For those who take the integrity of art seriously, who felt the 60's were about something, the selling of one of the more important anthems is discouraging. Our culture seems to gobble up anything that once held any type of meaning whatsoever. All in the name of turning a buck.
At the same time, for a generation that sold its soul long ago, who now goes around sipping cappuccinos, wearing designer shades, dressing in black, and pretending to be dismayed at social injustices, it's hypocritical to think their designated spokesmodel violated some mythical line by commercializing a song that lost its meaning years before. The song was of the period, has dated poorly, and has been rendered merely as symbolic by countless lackadaisical, lackluster performances in arenas where cigarette lights flicker but the ritual has become a parody. To surrender the song as muzak doesn't change what it once was but simply admits over time it has lost all of its intimacy.
The myth is that any music is somehow inherently sacred. Every morning, I climb on to the elevator to Mozart's Eine kleine Nachtmusik and the imagery that inevitably comes into mind is some slapstick scene with people falling over each other, screaming one liners at each other, the dog under foot woofing away, and wacky behavior seen as a form of entertainment. Amazing Grace brings to mind a Vulcan's funeral in a Star Trek movie. Sacred? Gimme a break, it's all entertainment.

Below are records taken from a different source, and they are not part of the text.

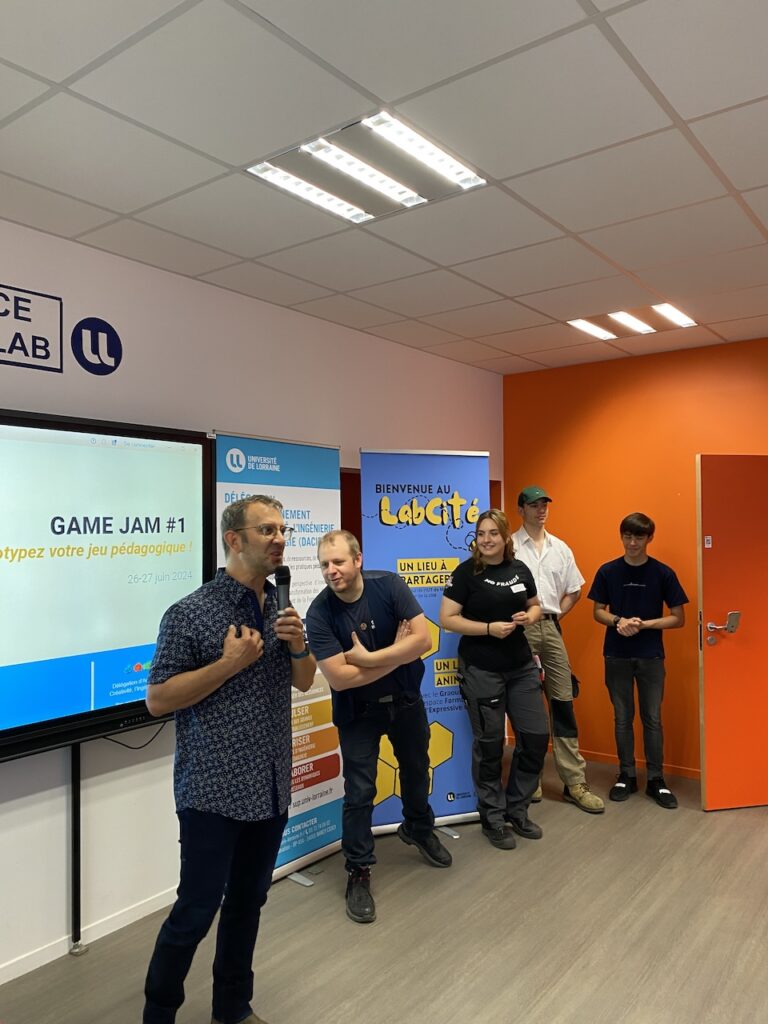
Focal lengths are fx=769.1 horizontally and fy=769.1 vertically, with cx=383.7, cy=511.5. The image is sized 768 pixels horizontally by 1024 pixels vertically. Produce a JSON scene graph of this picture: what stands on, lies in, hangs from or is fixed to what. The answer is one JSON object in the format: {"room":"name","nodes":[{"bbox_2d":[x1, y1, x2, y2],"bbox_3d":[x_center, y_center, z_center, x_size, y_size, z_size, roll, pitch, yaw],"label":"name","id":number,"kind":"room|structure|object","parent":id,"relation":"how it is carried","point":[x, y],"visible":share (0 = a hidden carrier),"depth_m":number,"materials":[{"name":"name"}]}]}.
{"room":"classroom","nodes":[
{"label":"classroom","id":0,"kind":"room"},
{"bbox_2d":[0,217,504,981],"bbox_3d":[-1.346,0.309,2.974,0.152,2.771,6.905,-1,-1,38],"label":"white wall","id":1,"kind":"structure","parent":0,"point":[100,870],"depth_m":3.28,"materials":[{"name":"white paint"}]},
{"bbox_2d":[0,284,63,371],"bbox_3d":[-1.504,-0.697,2.691,0.011,0.284,0.785,-1,-1,38],"label":"wall sign","id":2,"kind":"object","parent":1,"relation":"attached to","point":[26,319],"visible":1,"depth_m":2.90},
{"bbox_2d":[0,886,180,984],"bbox_3d":[-1.545,1.631,2.468,0.015,0.074,4.991,-1,-1,38],"label":"baseboard","id":3,"kind":"structure","parent":1,"relation":"attached to","point":[1,982],"depth_m":2.98,"materials":[{"name":"white paint"}]},
{"bbox_2d":[71,317,122,375],"bbox_3d":[-1.157,-0.673,3.105,0.007,0.221,0.212,-1,-1,38],"label":"wall logo","id":4,"kind":"object","parent":1,"relation":"attached to","point":[106,332],"visible":0.98,"depth_m":3.10,"materials":[{"name":"blue"}]},
{"bbox_2d":[0,408,212,763],"bbox_3d":[-1.363,0.242,2.581,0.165,1.191,1.843,-1,-1,38],"label":"display screen","id":5,"kind":"object","parent":1,"relation":"attached to","point":[9,420],"visible":0.97,"depth_m":2.85,"materials":[{"name":"black"}]},
{"bbox_2d":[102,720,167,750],"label":"cable","id":6,"kind":"object","parent":5,"relation":"hanging from","point":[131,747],"visible":0.48,"depth_m":3.16,"materials":[{"name":"black plastic"}]},
{"bbox_2d":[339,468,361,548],"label":"doorway","id":7,"kind":"structure","parent":1,"relation":"in","point":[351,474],"depth_m":4.61,"materials":[{"name":"red"}]},
{"bbox_2d":[0,0,767,371],"bbox_3d":[0.668,-1.167,1.343,5.445,0.111,7.504,-1,-1,38],"label":"ceiling","id":8,"kind":"structure","parent":0,"point":[684,112],"depth_m":2.31,"materials":[{"name":"white tile"}]},
{"bbox_2d":[247,110,485,223],"bbox_3d":[-0.052,-1.090,2.471,0.553,0.033,0.549,-1,-1,38],"label":"ceiling light","id":9,"kind":"object","parent":8,"relation":"in","point":[275,164],"visible":0.98,"depth_m":2.45,"materials":[{"name":"white"}]},
{"bbox_2d":[562,302,695,341],"bbox_3d":[1.379,-1.073,4.313,0.625,0.035,0.427,-1,-1,38],"label":"ceiling light","id":10,"kind":"object","parent":8,"relation":"in","point":[636,328],"visible":0.98,"depth_m":4.30,"materials":[{"name":"white"}]},
{"bbox_2d":[1,750,767,1023],"bbox_3d":[0.692,1.670,1.322,5.285,0.102,7.434,-1,-1,38],"label":"floor","id":11,"kind":"structure","parent":0,"point":[718,818],"depth_m":2.99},
{"bbox_2d":[70,745,84,950],"bbox_3d":[-1.202,1.259,2.972,0.105,0.803,0.070,-1,-1,38],"label":"stand","id":12,"kind":"object","parent":11,"relation":"on","point":[72,751],"visible":0.61,"depth_m":2.96,"materials":[{"name":"black metal"}]},
{"bbox_2d":[143,492,316,1023],"bbox_3d":[-0.495,0.807,2.481,0.551,1.708,0.619,-1,-1,38],"label":"man","id":13,"kind":"object","parent":11,"relation":"on","point":[222,678],"visible":0.98,"depth_m":2.30},
{"bbox_2d":[273,563,293,622],"bbox_3d":[-0.332,0.317,2.539,0.065,0.271,0.150,0,-1,-6],"label":"microphone","id":14,"kind":"object","parent":13,"relation":"in","point":[281,581],"visible":0.75,"depth_m":2.52,"materials":[{"name":"black metal"}]},
{"bbox_2d":[209,431,343,888],"bbox_3d":[-0.457,0.657,3.612,0.211,2.029,0.813,-1,-1,38],"label":"roll-up banner","id":15,"kind":"object","parent":11,"relation":"on","point":[334,517],"visible":0.53,"depth_m":3.64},
{"bbox_2d":[307,531,449,923],"bbox_3d":[-0.025,0.895,3.467,0.579,1.565,0.637,-1,-1,38],"label":"man","id":16,"kind":"object","parent":11,"relation":"on","point":[416,650],"visible":0.99,"depth_m":3.32},
{"bbox_2d":[360,448,490,837],"bbox_3d":[0.229,0.664,4.055,0.708,2.030,0.153,0,-1,-17],"label":"roll-up banner","id":17,"kind":"object","parent":11,"relation":"on","point":[446,538],"visible":0.73,"depth_m":4.05,"materials":[{"name":"blue plastic"}]},
{"bbox_2d":[440,508,549,850],"bbox_3d":[0.585,0.851,4.057,0.546,1.640,0.614,-1,-1,38],"label":"woman","id":18,"kind":"object","parent":11,"relation":"on","point":[475,710],"visible":0.99,"depth_m":3.91},
{"bbox_2d":[509,582,526,593],"bbox_3d":[0.712,0.410,4.074,0.033,0.052,0.160,-1,-1,38],"label":"name tag","id":19,"kind":"object","parent":18,"relation":"attached to","point":[520,586],"visible":0.97,"depth_m":4.08,"materials":[{"name":"white"}]},
{"bbox_2d":[511,485,603,812],"bbox_3d":[0.942,0.755,4.568,0.530,1.851,0.584,0,-1,-20],"label":"man","id":20,"kind":"object","parent":11,"relation":"on","point":[558,545],"visible":0.79,"depth_m":4.42},
{"bbox_2d":[588,514,688,809],"bbox_3d":[1.516,0.854,4.616,0.535,1.636,0.510,-1,-1,38],"label":"man","id":21,"kind":"object","parent":11,"relation":"on","point":[631,584],"visible":0.99,"depth_m":4.48},
{"bbox_2d":[502,337,767,778],"bbox_3d":[2.734,0.298,4.345,4.595,2.747,0.154,-1,-1,38],"label":"orange wall","id":22,"kind":"structure","parent":0,"point":[574,528],"depth_m":5.14,"materials":[{"name":"orange paint"}]},
{"bbox_2d":[562,745,701,779],"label":"baseboard","id":23,"kind":"structure","parent":22,"relation":"attached to","point":[610,758],"depth_m":5.13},
{"bbox_2d":[696,455,767,811],"bbox_3d":[2.217,0.663,4.368,0.889,1.988,0.152,0,-1,-12],"label":"orange door","id":24,"kind":"structure","parent":22,"relation":"in","point":[705,590],"depth_m":4.31,"materials":[{"name":"orange paint"}]},
{"bbox_2d":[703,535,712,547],"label":"door sticker","id":25,"kind":"object","parent":24,"relation":"attached to","point":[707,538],"visible":0.96,"depth_m":4.26,"materials":[{"name":"white"}]},
{"bbox_2d":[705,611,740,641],"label":"door handle","id":26,"kind":"object","parent":24,"relation":"attached to","point":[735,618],"visible":0.98,"depth_m":4.29,"materials":[{"name":"silver metal"}]}
]}

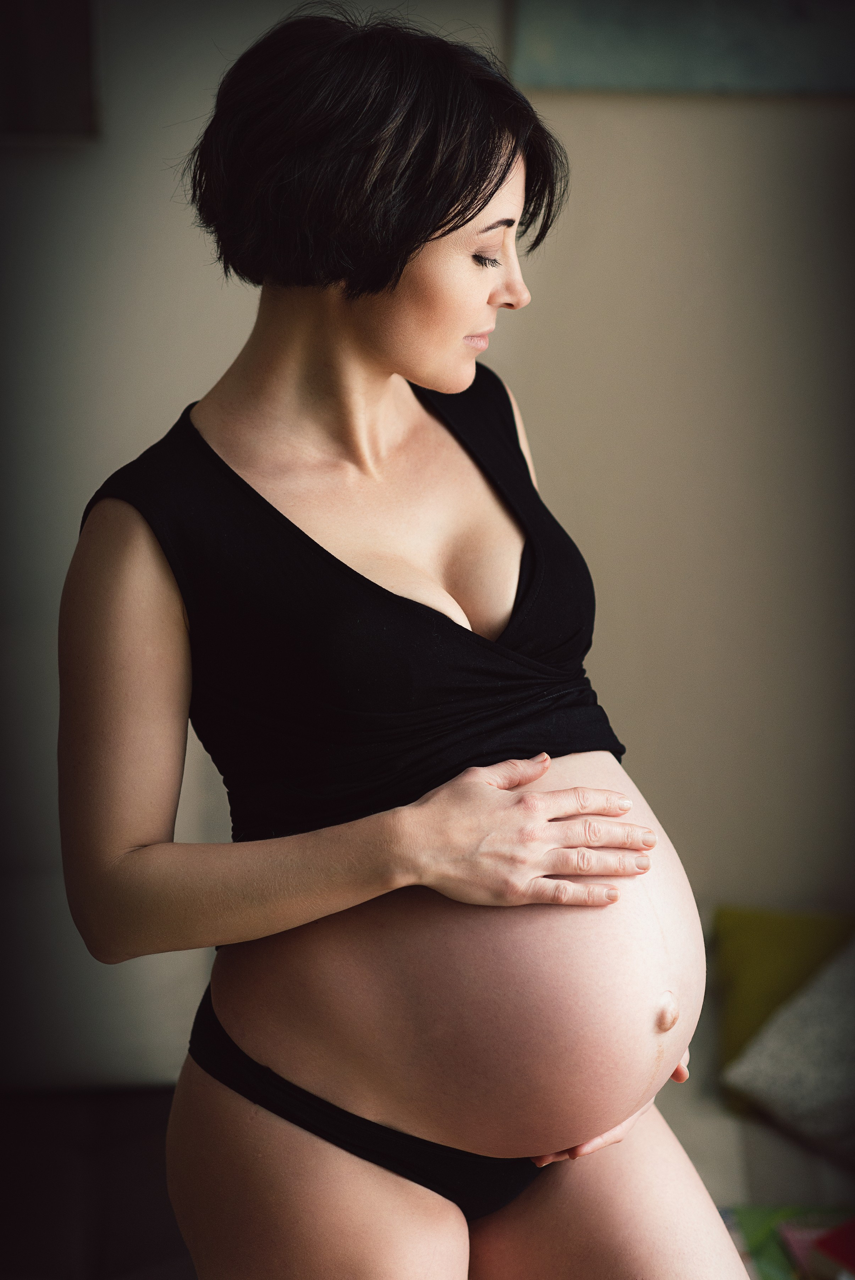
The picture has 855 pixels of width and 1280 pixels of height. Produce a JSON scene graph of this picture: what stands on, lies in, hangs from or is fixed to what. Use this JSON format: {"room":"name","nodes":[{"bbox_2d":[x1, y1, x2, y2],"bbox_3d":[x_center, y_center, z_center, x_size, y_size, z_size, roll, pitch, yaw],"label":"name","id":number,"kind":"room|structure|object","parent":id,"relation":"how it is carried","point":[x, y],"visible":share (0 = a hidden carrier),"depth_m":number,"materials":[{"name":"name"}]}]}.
{"room":"bedroom","nodes":[
{"label":"bedroom","id":0,"kind":"room"},
{"bbox_2d":[54,2,753,1279],"bbox_3d":[-0.017,0.307,2.597,0.519,1.608,0.908,0,13,-1],"label":"woman","id":1,"kind":"object","parent":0,"point":[352,1170],"visible":0.99,"depth_m":2.45},
{"bbox_2d":[0,0,854,1087],"bbox_3d":[-0.207,-0.503,4.280,5.215,2.566,0.161,0,13,-1],"label":"wall","id":2,"kind":"structure","parent":0,"point":[608,194],"depth_m":4.27,"materials":[{"name":"paint"}]},
{"bbox_2d":[0,0,99,140],"bbox_3d":[-0.708,-0.931,4.069,0.541,0.524,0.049,0,13,-1],"label":"picture","id":3,"kind":"object","parent":2,"relation":"attached to","point":[56,109],"visible":0.9,"depth_m":4.09,"materials":[{"name":"brown"}]},
{"bbox_2d":[505,0,854,93],"bbox_3d":[0.469,-1.049,4.063,0.743,0.618,0.038,0,13,-1],"label":"picture","id":4,"kind":"object","parent":2,"relation":"attached to","point":[641,66],"visible":0.85,"depth_m":4.10},
{"label":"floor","id":5,"kind":"structure","parent":0,"visible":0},
{"bbox_2d":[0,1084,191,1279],"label":"furniture","id":6,"kind":"object","parent":5,"relation":"on","point":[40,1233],"visible":0.51,"depth_m":3.66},
{"bbox_2d":[645,913,854,1271],"bbox_3d":[0.646,0.693,3.596,1.351,0.542,1.514,0,13,-1],"label":"sofa","id":7,"kind":"object","parent":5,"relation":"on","point":[753,1125],"visible":0.24,"depth_m":3.67,"materials":[{"name":"fabric"}]},
{"bbox_2d":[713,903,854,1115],"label":"yellow-green pillow","id":8,"kind":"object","parent":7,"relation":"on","point":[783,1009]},
{"bbox_2d":[720,941,854,1161],"bbox_3d":[0.599,0.479,3.739,0.462,0.298,0.363,0,13,-1],"label":"gray pillow","id":9,"kind":"object","parent":7,"relation":"on","point":[795,1108],"visible":0.98,"depth_m":3.71,"materials":[{"name":"grey fabric"}]},
{"bbox_2d":[724,1202,854,1279],"bbox_3d":[0.468,0.711,3.452,0.277,0.041,0.283,0,13,-1],"label":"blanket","id":10,"kind":"object","parent":7,"relation":"on","point":[753,1241],"visible":0.55,"depth_m":3.49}
]}

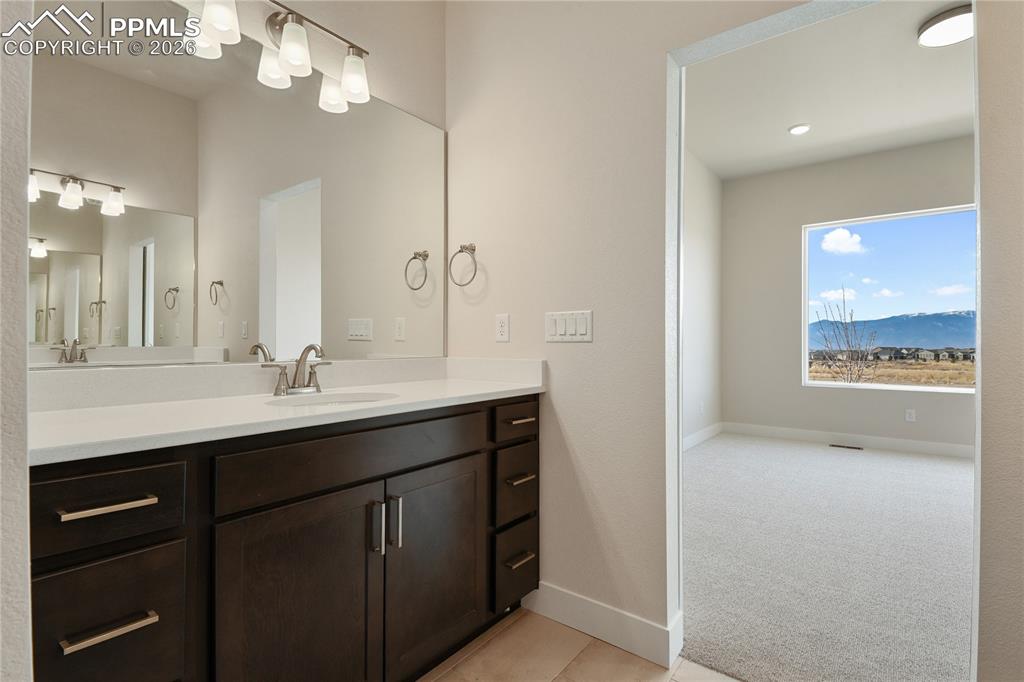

It would be hard for even his harshest critics to say Bob Dylan wrote the song with money in his eyes. The hit potential, the accessibility of the song was deliberately calculated and limited. It's one of Dylan's weaker finger pointing songs, castigating the older generation, the establishment, to get out of the way and let the youth make their voice heard. These days it sounds painfully naive, painfully shallow (criticisms that can be applied for that time, for that generation) and that he still sings this song in concerts furthers a myth he has tried so hard to escape and is in itself an act of extreme cynicism. A sellout? There still isn't anybody out there with more to say. Folkie turned rocker, social conscious spokesperson turned judgmental born again, right wing fanatic. Hip to slurred.
Some would say the aim of an honest artist is to remain true to their work; to affect change, to encourage and challenge their audience to think and feel. But a true artist realizes life isn't that idealistic. Pure repetition and over analyzing, robs any work of its meaning. If you can make money off of something you wrote more than thirty years ago why not? These same people would say it would have been better if Dylan died in 1967 and hadn't fallen with such a resounding thud and become a parody of what he represented in their eyes. But the myth was just that, a myth. When you begin to see the eternal, the present loses some of its luster. The tragic part is that the way the process works the artist loses touch and becomes isolated from their audience, becomes disillusioned, disenchanted, and as they lose their way, the audience still blindly follows what once was. "Don't follow leaders watch a parking meters." A sign of the times unfortunately is that these days some of our better protest singers are accountants. 'Nuf said.